**Exercise goal:**
Gather every line of the material that contains the string "author" and copy each of those lines in full.

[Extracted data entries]
◆ ◆ ◆
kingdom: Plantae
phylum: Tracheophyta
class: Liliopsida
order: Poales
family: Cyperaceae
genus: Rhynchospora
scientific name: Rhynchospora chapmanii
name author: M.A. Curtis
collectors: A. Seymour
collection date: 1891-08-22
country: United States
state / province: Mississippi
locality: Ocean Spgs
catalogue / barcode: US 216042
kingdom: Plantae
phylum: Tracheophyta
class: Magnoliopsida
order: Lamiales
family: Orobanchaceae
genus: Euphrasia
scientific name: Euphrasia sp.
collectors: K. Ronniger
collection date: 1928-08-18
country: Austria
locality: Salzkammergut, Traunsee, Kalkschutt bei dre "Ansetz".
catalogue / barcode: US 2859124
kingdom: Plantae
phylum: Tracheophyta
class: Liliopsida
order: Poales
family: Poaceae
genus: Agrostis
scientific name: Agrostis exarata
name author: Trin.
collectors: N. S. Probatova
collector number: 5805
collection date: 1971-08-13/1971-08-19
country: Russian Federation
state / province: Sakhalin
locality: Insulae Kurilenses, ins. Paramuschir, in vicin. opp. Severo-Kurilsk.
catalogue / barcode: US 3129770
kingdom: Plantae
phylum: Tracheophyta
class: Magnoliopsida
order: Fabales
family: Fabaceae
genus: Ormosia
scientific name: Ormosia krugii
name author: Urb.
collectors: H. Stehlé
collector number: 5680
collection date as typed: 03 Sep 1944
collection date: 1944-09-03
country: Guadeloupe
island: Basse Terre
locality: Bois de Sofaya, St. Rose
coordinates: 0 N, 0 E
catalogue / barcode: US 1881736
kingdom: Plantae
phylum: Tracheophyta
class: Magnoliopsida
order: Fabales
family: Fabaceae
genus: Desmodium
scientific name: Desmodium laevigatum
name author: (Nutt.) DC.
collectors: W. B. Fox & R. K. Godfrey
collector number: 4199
◆ ◆ ◆
**Task response:**
name author: M.A. Curtis
name author: Trin.
name author: Urb.
name author: (Nutt.) DC.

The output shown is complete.